Get all six pieces fried to a golden brown, flipping over
one time. Cut into the middle after about 8 minutes. You can leave just the
tiniest sliver of raw chicken in the center. I mean, TINY.
Get your spaghetti water going. Salt it a little.
Cut up about ¾ of your mozzarella ball into little-ish
squares the size of a nickel, the thickness of a pink eraser. The other ¼,
snack on while you drink and listen to Louis Prima on your iTunes.

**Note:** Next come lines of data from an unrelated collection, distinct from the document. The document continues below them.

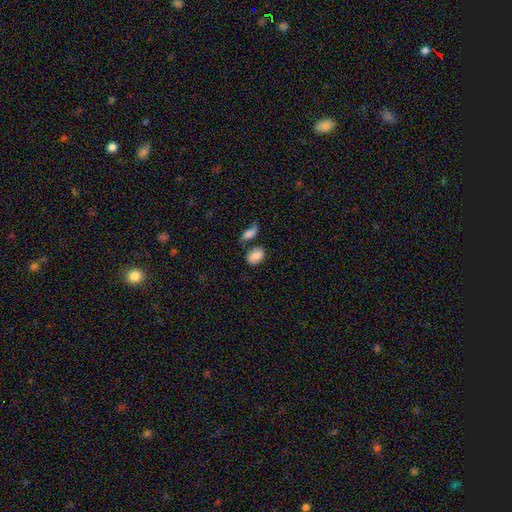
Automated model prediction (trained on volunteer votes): smooth_or_featured: smooth (p=0.82) [alt: featured or disk p=0.09]
how_rounded: in between (p=0.84) [alt: round p=0.14]
merging: none (p=0.52) [alt: merger p=0.25]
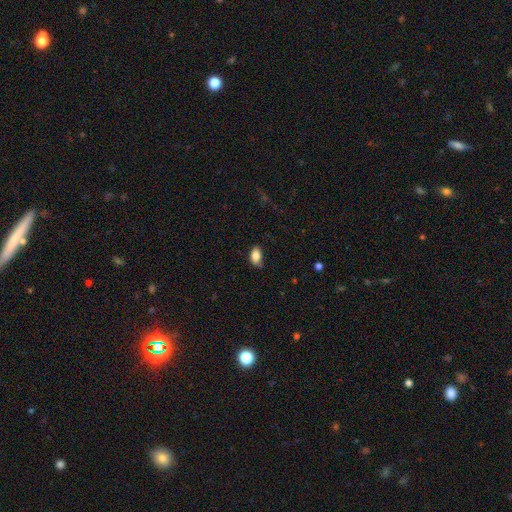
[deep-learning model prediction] Morphology: type=smooth (84%); roundness=in between (89%); merging=none (66%).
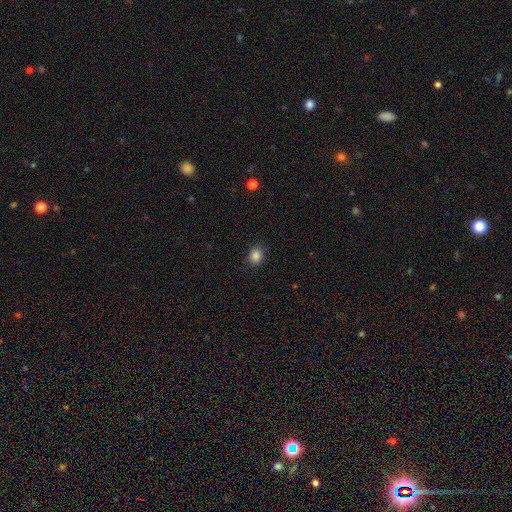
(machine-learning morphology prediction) smooth_or_featured: smooth (p=0.86) [alt: star or artifact p=0.11]
how_rounded: round (p=0.65) [alt: in between p=0.34]
merging: none (p=0.88) [alt: minor disturbance p=0.09]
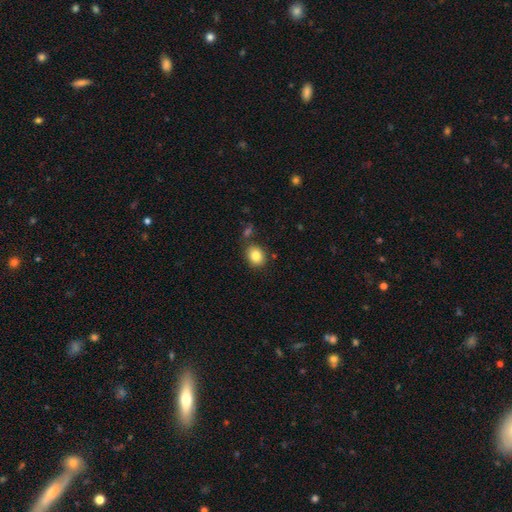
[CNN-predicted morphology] smooth-or-featured: smooth: 84% | star or artifact: 9% | featured or disk: 7%
  how-rounded: round: 53% | in between: 46% | cigar-shaped: 1%
  merging: none: 79% | minor disturbance: 11% | merger: 7% | major disturbance: 3%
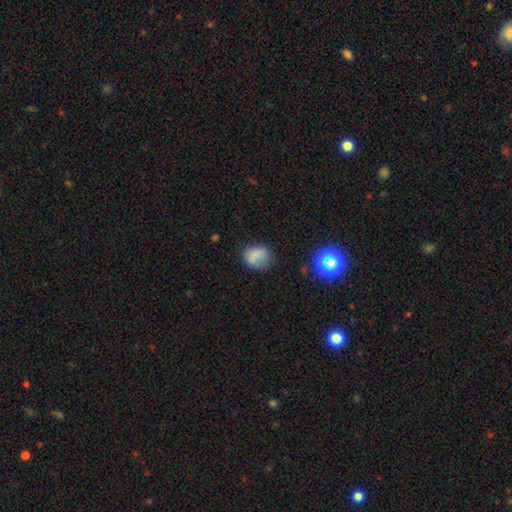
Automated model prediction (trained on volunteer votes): Smooth or featured?
  - smooth: 79% *
  - star or artifact: 13%
  - featured or disk: 8%
How rounded?
  - round: 58% *
  - in between: 40%
  - cigar-shaped: 1%
Merging?
  - none: 69% *
  - minor disturbance: 22%
  - major disturbance: 7%
  - merger: 2%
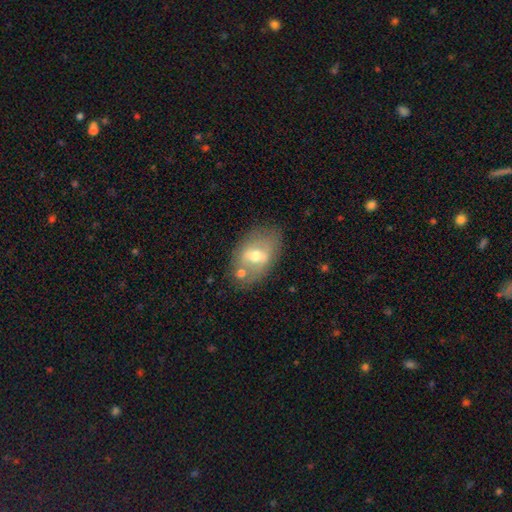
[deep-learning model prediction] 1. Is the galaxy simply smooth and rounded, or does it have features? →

Take a long glass or metal cake pan…you know, like a 1970s
sheet cake size, and pour a little of the tomato sauce you’ve made in the
bottom. Like, just cover the bottom. Don’t be nuts about it. You don’t want it
deep. This Jersey Chicken Parm needs to be finessed with light amounts.
Until the cheese.
Sprinkle some parm/romano over the chicken. Medium. Cover
the chicken with the cut up mozzarella. Throw it in the oven. It will take
about fifteen minutes for the cheese to melt right. When the cheese is
melted…you’re pretty much ready.
By now you should be making the linguini. Use Brown Rice
Pasta if you are wheat sensitive or have the Celiac. Drain.
Turn off the sauce.
Take a look at your chicken. It’s probably ready because
your cheese is all melty---but because there’s a little sauce on the bottom,
everything is moist and nothing is getting ruined. So now, turn the oven up to
broil…and let it brown the cheese up, just a bit. Watch it. Not too brown.
Don’t get too crusty about it.
Take it out.
Put the linguini and a couple pieces of chicken on a plate.
Put on the sauce. Serve. Should be enough there for two hungry adults for two
nights.
As a side dish, consider broccoli rabe…Buy the organic good
stuff. Cut off the fattest ends. Boil it for just a few minutes. Sautee in oil.
Choose garlic or lemon, but not both, to finish it off. Garlic, you’d add into
the oil. Lemon, you’d wait until the
veggie gets to room temp and squeeze it on.
If garlicked, serve hot. If lemoned, serve room temperature.
That’s what I got.
The second night: Heat the left over chicken parm in the
oven in a smaller glass cake pan with a little sauce on the bottom. Make some
more pasta or heat up leftover pasta from the night before. Heat up the extra
sauce in a pan.
This is NJ kind of fare. Fattening. Carb and cheese loaded.
So fucking delicious, you’ll wonder why you ever fucking left Newark .
Keep eating. You deserve it. You survived Sandy . You survived the recession. You
survived two wars in the Middle East . Fuck,
you even survived your shitty childhood with the ugly paneling and the cheap
polyester print shirts from Caldors. You deserve it.